* WHAT TO DO
Output the line containing "4,98 de uma a" and each line after it through the end of the data, exactly as written, with pictures left out.

* Page images and extracted text
[Start of section]
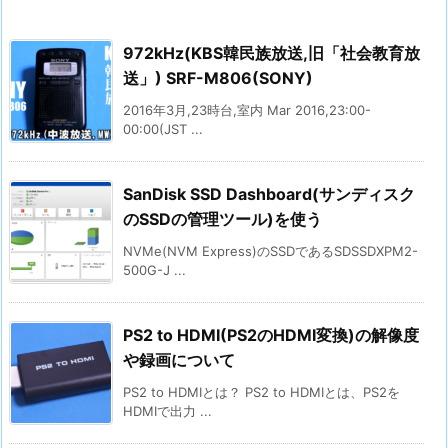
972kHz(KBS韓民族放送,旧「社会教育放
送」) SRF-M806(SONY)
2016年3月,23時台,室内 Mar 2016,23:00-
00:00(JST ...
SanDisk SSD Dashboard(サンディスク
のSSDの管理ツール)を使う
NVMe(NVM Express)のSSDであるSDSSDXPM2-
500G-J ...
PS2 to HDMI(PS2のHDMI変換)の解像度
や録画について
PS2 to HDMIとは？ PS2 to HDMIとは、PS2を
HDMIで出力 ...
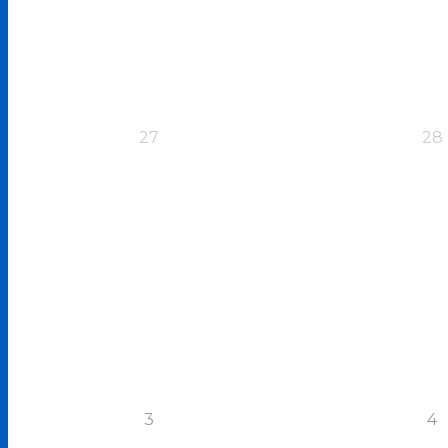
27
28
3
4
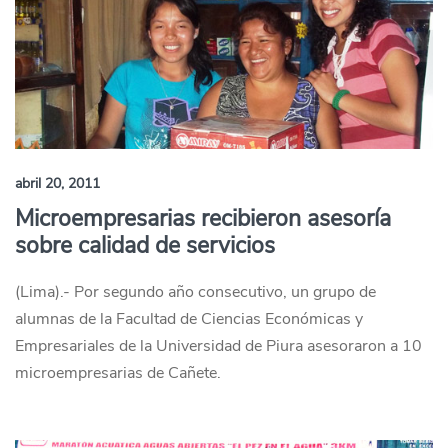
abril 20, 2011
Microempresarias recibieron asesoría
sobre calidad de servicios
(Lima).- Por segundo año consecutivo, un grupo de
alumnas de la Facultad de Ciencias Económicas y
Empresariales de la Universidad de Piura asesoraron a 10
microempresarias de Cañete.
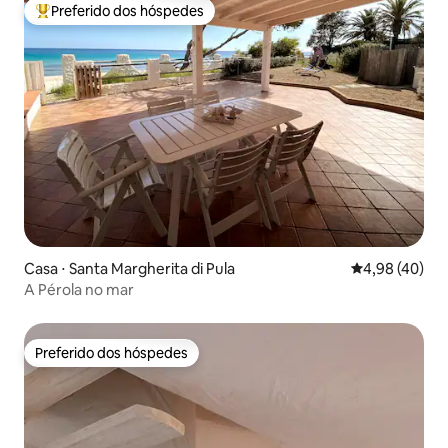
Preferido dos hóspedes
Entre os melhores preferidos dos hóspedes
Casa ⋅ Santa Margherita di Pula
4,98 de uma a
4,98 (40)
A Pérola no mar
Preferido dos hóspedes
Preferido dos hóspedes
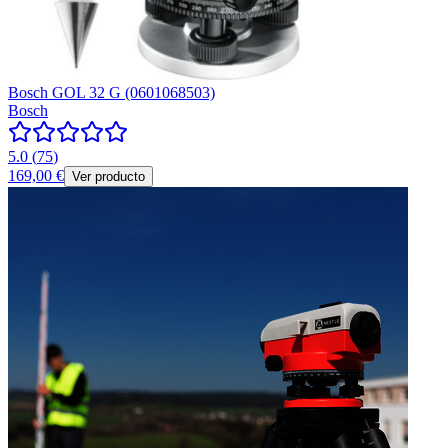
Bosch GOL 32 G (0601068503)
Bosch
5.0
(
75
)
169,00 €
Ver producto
[End of section]
* YOUR SOLUTION
4,98 de uma a
4,98 (40)
A Pérola no mar
Preferido dos hóspedes
Preferido dos hóspedes
Bosch GOL 32 G (0601068503)
Bosch
5.0
(
75
)
169,00 €
Ver producto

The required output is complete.